The Church therefore essentially has a blacklist of media that it is hostile to, the importance of which is strengthened by anti-blasphemy laws, adding to the pressures that news outlets already face from the government. This raises serious questions about how free is speech and religious expression in Russia.
The Church dominates the media, and due to the relative void of criticism, creates the impression that its prominence is natural. The virtual image the Church projects of itself is one of an authority with a mandate to rule. It has concocted a world in which there is a war against Orthodoxy and Christianity. During the Pussy Riot trial for example, images of vandalised icons flooded the airways and Pussy Riot’s performance was deemed “a threat to all religious believers”. When I was interviewed by a Russian Orthodox radio station, I was asked whether “it is true, as shown on Russian TV, that Christians are persecuted in the West.”
It was exactly this type of rhetoric which created the conditions necessary for the 2013 anti-blasphemy law. Since its passage, the law has been applied largely at the expense of atheists who exercised freedom of speech. In one case, a user of the social networking site Vkontakte wrote that “God does not exist, and the Bible is a collection of Jewish fairytales”, and in another, a young blogger was prosecuted for videos he posted of himself playing Pokémon Go in a cathedral, and for “denying the existence of God.”
The anti-blasphemy law and its subsequent applications sow an atmosphere of self-censorship within society, and have led to the emergence of what are termed “Orthodox activists.” These self-proclaimed defenders of faith frequently call for the law’s application, or engage in vigilante justice such as destroying museum exhibitions that offend their feelings. Orthodox society in turn often calls for the banning and censorship of films. Regarding a 2017 film depicting Tsar Nikolai II’s affair with a ballerina, Matilda, the former head of the Church Department on Relations with Society, Vsevolod Chaplin stated that if the film is released “Russia will die, and that would be just in God’s eyes. It would not be evil, but for good, because through this, God would be showing people his insistence and punishment for what is forbidden.” The film is viewed by many as a character assassination of the last Tsar, who the Church canonised in 2000. Though the film is set to be released as scheduled, the film’s director has been faced with harassment, government reviews into extremism and violations of blasphemy laws. This government-supported religious scrutiny has contributed to an environment wherein art is under threat, and even the most subtle criticisms of Orthodoxy increasingly not tolerated.

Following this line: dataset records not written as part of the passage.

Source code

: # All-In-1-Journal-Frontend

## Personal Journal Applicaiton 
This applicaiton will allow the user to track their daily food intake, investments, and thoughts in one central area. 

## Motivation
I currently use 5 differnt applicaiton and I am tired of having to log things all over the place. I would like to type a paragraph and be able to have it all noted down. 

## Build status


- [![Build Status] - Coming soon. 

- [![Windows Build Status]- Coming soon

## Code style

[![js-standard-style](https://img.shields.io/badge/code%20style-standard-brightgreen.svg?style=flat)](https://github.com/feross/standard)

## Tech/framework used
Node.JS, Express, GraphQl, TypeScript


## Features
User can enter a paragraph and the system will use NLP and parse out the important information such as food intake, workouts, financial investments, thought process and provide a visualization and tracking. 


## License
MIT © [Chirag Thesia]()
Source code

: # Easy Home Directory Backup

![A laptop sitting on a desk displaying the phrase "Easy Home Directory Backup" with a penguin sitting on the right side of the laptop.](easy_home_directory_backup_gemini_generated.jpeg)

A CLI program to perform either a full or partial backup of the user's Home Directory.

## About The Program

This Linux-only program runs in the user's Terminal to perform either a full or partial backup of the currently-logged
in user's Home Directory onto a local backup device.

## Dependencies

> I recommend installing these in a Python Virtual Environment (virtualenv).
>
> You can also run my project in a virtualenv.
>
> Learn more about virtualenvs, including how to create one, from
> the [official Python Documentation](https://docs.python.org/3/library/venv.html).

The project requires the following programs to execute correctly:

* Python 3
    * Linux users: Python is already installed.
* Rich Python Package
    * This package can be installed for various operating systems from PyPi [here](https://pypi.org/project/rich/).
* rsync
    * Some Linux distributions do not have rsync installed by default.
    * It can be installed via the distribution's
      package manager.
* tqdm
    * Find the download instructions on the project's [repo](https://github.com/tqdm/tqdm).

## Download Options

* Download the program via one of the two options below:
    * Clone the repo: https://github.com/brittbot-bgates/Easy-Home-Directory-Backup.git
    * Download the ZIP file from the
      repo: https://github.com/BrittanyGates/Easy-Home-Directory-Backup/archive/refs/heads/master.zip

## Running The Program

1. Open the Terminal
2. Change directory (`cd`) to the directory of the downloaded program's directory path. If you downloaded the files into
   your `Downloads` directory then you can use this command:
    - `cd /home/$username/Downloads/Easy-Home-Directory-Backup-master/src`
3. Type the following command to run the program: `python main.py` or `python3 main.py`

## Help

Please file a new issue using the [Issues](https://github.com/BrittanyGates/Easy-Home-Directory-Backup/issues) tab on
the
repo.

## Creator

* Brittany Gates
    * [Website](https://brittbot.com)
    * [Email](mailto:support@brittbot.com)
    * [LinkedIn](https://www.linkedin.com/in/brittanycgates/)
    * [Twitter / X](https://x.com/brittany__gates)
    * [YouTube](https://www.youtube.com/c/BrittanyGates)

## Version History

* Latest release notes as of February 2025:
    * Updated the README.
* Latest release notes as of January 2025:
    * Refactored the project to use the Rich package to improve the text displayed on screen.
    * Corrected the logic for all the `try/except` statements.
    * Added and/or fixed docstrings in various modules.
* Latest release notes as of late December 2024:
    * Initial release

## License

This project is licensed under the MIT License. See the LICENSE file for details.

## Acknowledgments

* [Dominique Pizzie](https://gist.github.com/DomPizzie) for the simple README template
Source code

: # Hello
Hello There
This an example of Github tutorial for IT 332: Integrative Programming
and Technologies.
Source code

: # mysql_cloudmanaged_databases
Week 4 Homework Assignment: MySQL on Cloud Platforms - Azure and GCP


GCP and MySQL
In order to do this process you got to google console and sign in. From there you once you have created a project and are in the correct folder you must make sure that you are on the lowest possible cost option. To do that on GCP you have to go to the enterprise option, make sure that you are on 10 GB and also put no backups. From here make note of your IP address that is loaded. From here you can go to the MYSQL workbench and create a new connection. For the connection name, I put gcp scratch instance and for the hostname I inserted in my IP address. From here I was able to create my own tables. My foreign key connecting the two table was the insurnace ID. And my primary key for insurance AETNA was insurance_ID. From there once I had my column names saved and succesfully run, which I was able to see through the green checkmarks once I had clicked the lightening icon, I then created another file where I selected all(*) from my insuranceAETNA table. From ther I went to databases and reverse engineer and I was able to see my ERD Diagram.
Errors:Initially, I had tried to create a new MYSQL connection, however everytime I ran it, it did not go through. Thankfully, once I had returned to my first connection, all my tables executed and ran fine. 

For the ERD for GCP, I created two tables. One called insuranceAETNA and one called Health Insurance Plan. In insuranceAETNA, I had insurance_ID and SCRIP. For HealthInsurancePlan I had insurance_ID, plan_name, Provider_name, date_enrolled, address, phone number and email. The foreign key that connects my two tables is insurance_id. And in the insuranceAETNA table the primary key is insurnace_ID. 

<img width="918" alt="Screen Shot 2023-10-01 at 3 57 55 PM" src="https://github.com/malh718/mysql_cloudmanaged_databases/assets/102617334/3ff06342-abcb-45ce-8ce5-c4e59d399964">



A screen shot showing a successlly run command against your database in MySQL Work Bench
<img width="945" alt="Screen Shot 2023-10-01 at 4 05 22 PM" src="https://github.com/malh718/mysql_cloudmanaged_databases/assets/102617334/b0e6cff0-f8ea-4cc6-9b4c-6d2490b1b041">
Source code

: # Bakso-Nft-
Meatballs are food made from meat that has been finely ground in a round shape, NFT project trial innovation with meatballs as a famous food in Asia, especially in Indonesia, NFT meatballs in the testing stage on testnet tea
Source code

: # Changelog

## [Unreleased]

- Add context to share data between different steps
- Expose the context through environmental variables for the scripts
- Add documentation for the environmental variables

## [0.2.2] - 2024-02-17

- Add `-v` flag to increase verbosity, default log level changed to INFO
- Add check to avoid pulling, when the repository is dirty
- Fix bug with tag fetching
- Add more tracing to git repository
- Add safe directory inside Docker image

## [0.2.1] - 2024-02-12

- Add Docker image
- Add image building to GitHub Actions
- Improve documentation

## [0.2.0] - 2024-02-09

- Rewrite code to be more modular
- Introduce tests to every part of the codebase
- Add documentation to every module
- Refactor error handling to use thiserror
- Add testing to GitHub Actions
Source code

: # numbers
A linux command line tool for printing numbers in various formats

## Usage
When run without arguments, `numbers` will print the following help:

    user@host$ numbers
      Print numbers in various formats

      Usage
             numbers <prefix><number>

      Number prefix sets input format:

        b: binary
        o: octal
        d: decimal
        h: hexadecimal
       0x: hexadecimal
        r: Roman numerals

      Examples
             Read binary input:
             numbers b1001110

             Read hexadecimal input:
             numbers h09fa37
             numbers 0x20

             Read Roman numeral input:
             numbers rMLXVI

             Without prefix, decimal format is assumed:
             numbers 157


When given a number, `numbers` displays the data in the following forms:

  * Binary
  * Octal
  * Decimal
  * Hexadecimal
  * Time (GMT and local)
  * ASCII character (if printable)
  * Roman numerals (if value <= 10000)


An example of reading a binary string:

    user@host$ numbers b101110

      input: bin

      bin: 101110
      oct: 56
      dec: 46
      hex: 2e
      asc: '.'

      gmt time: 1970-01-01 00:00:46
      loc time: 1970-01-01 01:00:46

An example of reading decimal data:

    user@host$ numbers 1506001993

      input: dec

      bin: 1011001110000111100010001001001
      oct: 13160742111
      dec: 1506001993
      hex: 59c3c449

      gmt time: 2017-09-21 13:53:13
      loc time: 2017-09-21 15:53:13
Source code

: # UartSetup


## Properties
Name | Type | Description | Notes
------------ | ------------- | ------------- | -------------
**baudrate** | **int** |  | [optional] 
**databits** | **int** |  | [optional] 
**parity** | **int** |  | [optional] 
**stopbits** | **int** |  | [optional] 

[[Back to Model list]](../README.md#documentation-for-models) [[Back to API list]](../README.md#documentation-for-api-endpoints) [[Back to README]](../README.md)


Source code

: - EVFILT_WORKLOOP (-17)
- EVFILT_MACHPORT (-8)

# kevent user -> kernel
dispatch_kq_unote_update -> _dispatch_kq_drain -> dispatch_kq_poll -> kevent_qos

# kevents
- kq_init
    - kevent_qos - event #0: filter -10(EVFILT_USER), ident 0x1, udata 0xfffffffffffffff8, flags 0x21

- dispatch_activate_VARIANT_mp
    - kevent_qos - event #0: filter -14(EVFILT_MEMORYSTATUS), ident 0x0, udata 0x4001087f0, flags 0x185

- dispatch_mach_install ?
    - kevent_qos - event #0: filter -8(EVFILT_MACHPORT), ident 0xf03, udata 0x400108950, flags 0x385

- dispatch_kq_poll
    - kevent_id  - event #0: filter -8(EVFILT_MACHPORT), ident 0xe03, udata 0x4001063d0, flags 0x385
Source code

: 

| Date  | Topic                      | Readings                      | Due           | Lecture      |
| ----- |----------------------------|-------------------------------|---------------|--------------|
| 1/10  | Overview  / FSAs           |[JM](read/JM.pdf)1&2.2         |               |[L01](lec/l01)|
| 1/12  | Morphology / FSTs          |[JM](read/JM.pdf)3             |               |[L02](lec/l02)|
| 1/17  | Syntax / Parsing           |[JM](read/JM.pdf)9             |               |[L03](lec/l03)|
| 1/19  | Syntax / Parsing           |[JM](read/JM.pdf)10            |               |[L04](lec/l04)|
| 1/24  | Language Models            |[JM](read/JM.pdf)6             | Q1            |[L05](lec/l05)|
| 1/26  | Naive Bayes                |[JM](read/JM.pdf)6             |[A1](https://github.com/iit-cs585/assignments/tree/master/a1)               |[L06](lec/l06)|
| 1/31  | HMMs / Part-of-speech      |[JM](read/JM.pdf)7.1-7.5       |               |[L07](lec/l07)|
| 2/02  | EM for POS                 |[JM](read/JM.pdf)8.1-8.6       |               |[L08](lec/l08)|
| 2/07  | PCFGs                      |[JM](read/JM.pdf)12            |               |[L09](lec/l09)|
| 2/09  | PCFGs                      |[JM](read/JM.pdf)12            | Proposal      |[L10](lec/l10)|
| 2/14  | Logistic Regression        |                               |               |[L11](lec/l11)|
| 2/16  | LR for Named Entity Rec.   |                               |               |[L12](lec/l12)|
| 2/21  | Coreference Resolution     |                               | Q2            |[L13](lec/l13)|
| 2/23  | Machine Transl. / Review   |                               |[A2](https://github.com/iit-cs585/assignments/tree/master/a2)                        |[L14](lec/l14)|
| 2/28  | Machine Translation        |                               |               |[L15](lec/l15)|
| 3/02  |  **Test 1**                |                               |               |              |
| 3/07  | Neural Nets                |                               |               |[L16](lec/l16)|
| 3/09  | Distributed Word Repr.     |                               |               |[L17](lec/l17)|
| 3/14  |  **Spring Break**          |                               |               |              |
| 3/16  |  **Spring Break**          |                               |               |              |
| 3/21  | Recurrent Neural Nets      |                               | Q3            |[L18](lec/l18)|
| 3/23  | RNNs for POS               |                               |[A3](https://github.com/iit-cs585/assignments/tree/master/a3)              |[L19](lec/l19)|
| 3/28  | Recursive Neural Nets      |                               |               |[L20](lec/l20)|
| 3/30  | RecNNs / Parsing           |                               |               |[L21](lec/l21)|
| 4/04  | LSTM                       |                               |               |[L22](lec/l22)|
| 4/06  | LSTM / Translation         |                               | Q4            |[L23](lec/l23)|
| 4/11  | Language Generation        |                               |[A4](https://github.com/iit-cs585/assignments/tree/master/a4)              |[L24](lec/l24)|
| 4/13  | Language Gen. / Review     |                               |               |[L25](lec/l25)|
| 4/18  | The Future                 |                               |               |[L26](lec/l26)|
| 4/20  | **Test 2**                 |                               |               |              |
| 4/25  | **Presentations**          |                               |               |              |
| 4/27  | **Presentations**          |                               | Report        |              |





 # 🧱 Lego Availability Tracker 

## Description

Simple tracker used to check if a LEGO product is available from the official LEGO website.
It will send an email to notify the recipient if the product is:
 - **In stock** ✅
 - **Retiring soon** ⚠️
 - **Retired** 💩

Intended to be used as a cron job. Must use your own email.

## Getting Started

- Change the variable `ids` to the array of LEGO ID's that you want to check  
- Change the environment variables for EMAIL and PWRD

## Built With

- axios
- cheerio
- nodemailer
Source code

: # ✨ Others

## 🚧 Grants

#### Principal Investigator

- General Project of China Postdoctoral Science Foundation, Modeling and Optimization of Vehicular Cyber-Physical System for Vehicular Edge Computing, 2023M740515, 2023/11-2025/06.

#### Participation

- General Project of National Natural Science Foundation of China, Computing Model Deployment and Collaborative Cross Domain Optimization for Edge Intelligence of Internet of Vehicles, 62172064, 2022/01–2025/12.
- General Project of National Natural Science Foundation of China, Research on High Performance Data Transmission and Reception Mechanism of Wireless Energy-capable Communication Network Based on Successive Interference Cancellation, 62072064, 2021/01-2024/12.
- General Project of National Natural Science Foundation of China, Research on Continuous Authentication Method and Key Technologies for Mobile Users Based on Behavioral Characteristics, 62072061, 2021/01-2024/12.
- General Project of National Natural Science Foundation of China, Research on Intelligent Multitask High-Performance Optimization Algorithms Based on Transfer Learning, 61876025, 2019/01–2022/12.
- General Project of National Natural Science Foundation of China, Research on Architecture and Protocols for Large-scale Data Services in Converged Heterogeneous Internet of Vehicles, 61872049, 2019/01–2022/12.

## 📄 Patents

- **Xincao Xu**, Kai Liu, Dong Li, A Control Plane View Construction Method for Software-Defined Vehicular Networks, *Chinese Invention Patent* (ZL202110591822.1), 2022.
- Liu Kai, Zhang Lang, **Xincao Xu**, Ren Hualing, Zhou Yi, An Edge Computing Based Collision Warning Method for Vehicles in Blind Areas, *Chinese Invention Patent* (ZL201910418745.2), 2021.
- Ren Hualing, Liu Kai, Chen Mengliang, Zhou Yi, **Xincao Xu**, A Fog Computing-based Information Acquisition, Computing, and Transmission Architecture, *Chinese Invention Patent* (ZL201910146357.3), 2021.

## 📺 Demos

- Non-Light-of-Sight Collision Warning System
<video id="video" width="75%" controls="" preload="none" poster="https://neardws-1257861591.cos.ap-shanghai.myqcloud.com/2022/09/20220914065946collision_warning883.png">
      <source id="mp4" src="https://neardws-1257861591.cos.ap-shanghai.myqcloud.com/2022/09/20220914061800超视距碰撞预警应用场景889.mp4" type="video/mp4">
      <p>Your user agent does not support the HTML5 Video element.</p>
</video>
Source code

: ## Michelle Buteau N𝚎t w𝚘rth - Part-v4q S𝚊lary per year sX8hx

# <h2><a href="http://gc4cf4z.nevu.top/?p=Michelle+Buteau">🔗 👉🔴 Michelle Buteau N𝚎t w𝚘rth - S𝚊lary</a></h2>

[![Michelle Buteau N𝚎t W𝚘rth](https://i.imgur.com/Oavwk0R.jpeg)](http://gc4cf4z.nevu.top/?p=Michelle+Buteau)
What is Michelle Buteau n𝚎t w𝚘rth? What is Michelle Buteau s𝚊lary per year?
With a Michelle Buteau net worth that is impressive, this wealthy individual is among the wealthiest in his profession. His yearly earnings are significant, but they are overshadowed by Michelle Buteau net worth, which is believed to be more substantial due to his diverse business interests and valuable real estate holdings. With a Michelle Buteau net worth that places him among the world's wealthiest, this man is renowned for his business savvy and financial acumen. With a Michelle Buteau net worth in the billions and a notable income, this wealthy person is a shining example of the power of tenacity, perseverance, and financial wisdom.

The Church’s threats against blasphemers and slanderers were largely empty before the codification of the anti-blasphemy law of 2013. With each application of the law, Orthodoxy becomes further cemented into society, non-Orthodox religions and atheists imperilled, and freedom of expression corroded. The bullying of secular media and society by many within the official Church hierarchy, and by individual believers who take it upon themselves to defend perceived attacks against their faith, has facilitated the marriage between Orthodoxy and secular law.
In sum, while the Russian Orthodox Church does not actually possess a mandate to rule in Russia, media and public relations campaigns have served to transform the illusory virtual image of Orthodoxy into a lived reality.
Helen Haft was a Dahrendorf Scholar and studied Russian and East European Studies at St. Anthony’s College, Oxford.